The Pick: YubiKey 5 Series I know, a USB stick doesn't scream "Happy Holidays." But hear me out. The YubiKey requires you to physically touch the device to log into your accounts. Even if a hacker—or a bot—gets your password, they can’t get into your email or photo backup without physically holding this key.
It’s about $50, it fits on a keychain, and it creates a physical barrier between a user's digital life and the bad actors trying to access it. Pair this with a high-quality webcam cover (the sliding metal ones, not the cheap stickers) and you’ve given the gift of sleeping better at night.
Scrubbing the Footprint
The report regarding AI stripping software highlights a scary reality: these models need data to work. They need source images. The less of you there is online, the harder it is for these tools to target you.
However, manually deleting yourself from the internet is impossible. Data brokers have bought and sold your info a dozen times since you started reading this article.
The Pick: DeleteMe or Incogni Subscriptions These are services that actively scour the web for your personal information—home addresses, phone numbers, and yes, photos—and petition data brokers to remove them.
I tested DeleteMe earlier this year, and the sheer volume of data they removed was staggering. It’s not a one-time fix; it’s a maintenance service. Gifting a one-year subscription is a thoughtful, high-value gesture. It says, "I care about your safety," which beats a generic scented candle any day of the week.
Offline Storage is Sexy Again
We got too comfortable with "unlimited" cloud storage. We dumped our entire camera rolls—beach photos, baby pictures, embarrassing selfies—into the ether, trusting that Big Tech would keep the gates locked. As these recent AI exploits show, the locks aren't always as strong as advertised.
The Pick: Samsung T9 Portable SSD This is for the creative in your life. It’s rugged, fast, and most importantly, it isn't connected to the internet.

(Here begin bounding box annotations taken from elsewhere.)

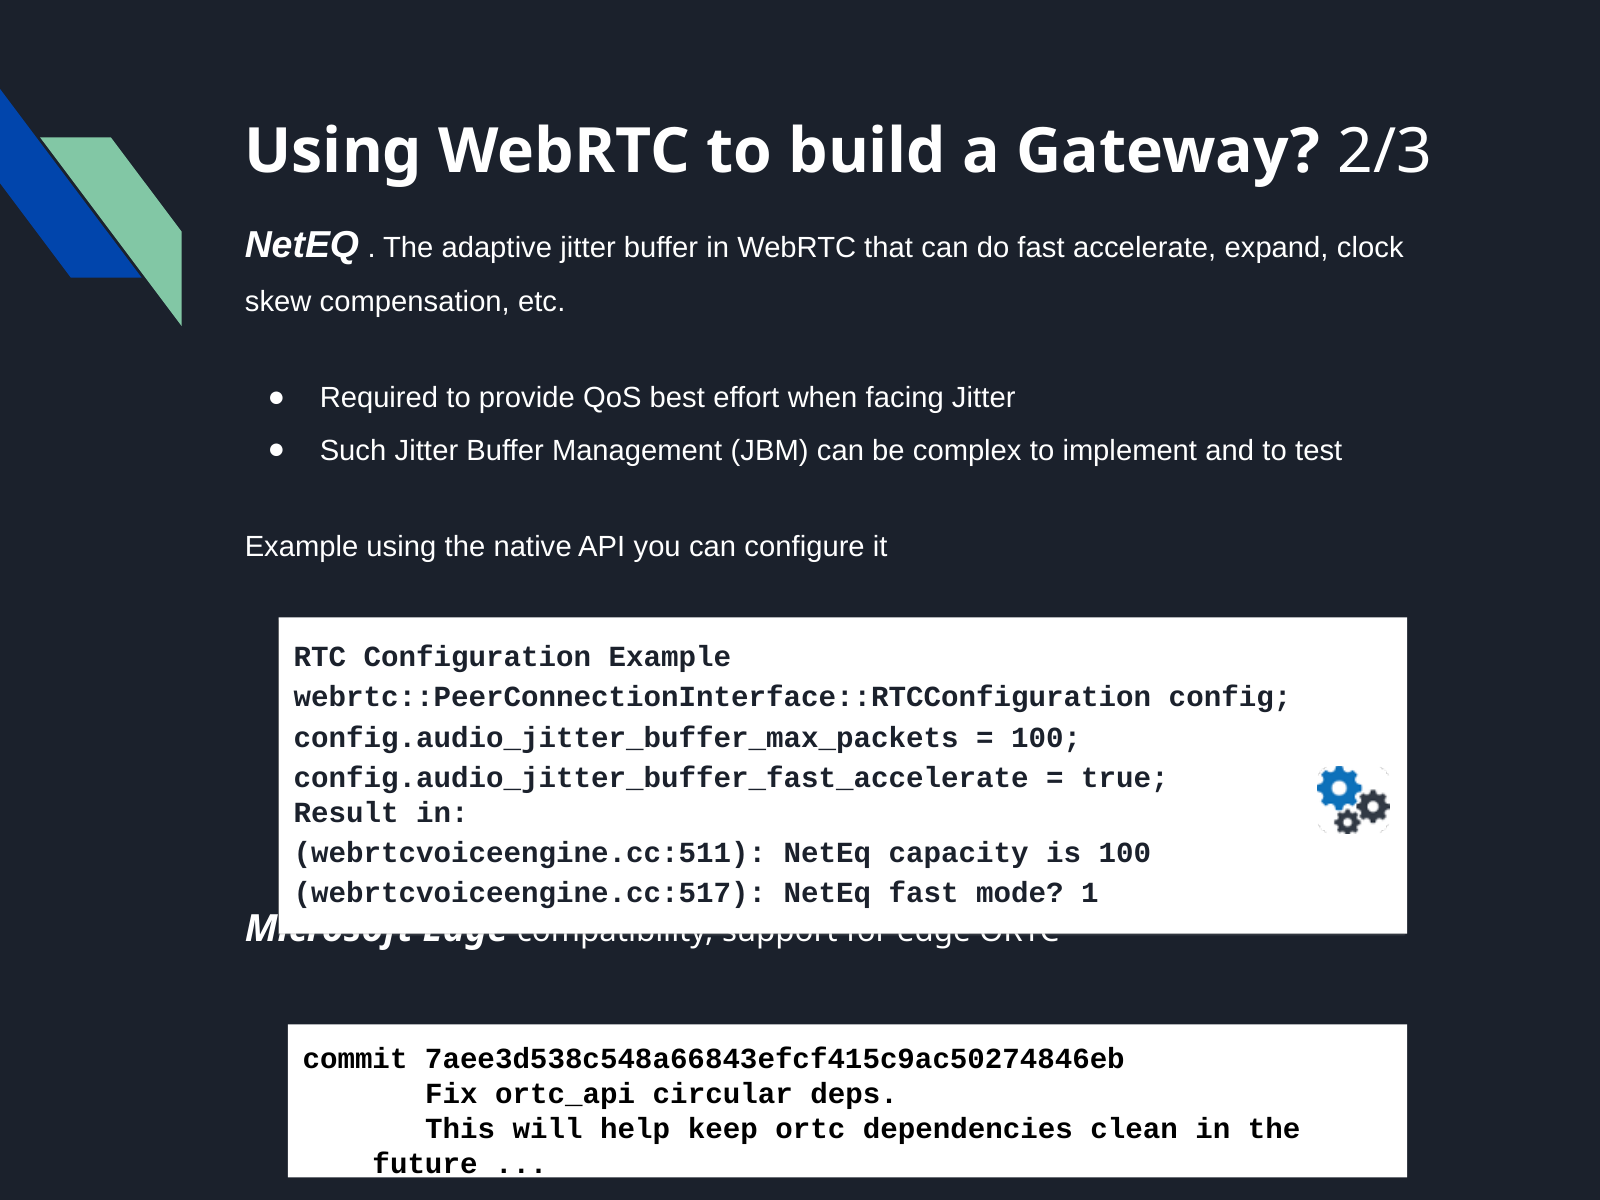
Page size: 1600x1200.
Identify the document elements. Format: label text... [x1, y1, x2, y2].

text_box RTC Configuration Example webrtc::PeerConnectionInterface::RTCConfiguration config; config.audio_jitter_buffer_max_packets = 100; config.audio_jitter_buffer_fast_accelerate = true; Result in: (webrtcvoiceengine.cc:511): NetEq capacity is 100 (webrtcvoiceengine.cc:517): NetEq fast mode? 1 [278, 617, 1408, 934]
title Using WebRTC to build a Gateway? 2/3 [227, 91, 1572, 306]
picture [1317, 766, 1390, 834]
list NetEQ . The adaptive jitter buffer in WebRTC that can do fast accelerate, expand, clock skew compensation, etc. Required to provide QoS best effort when facing Jitter Such Jitter Buffer Management (JBM) can be complex to implement and to test Example using the native API you can configure it Microsoft Edge compatibility, support for edge ORTC [227, 179, 1459, 1035]
text_box commit 7aee3d538c548a66843efcf415c9ac50274846eb Fix ortc_api circular deps. This will help keep ortc dependencies clean in the future ... [287, 1024, 1408, 1178]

Encourage your family to practice the "3-2-1" backup rule, but emphasize the local aspect. Keep your most sensitive, private photos on a drive in a drawer, not on a server sharing resources with an experimental chatbot. The Samsung T9 is roughly the size of a credit card, drops into a pocket, and keeps terabytes of data air-gapped from the chaos of the web.
The Verdict
I’m not saying we should smash our smartphones and move into the woods. AI does incredible things, and I’m still excited about the legitimate advancements coming in 2026.
But this week’s news is a reminder that as technology gets more aggressive, our boundaries need to get stronger. The best products right now aren't the ones that do more for you; they’re the ones that demand less of your data.
Stay safe, protect your privacy, and have a Happy Holiday. See you in the New Year.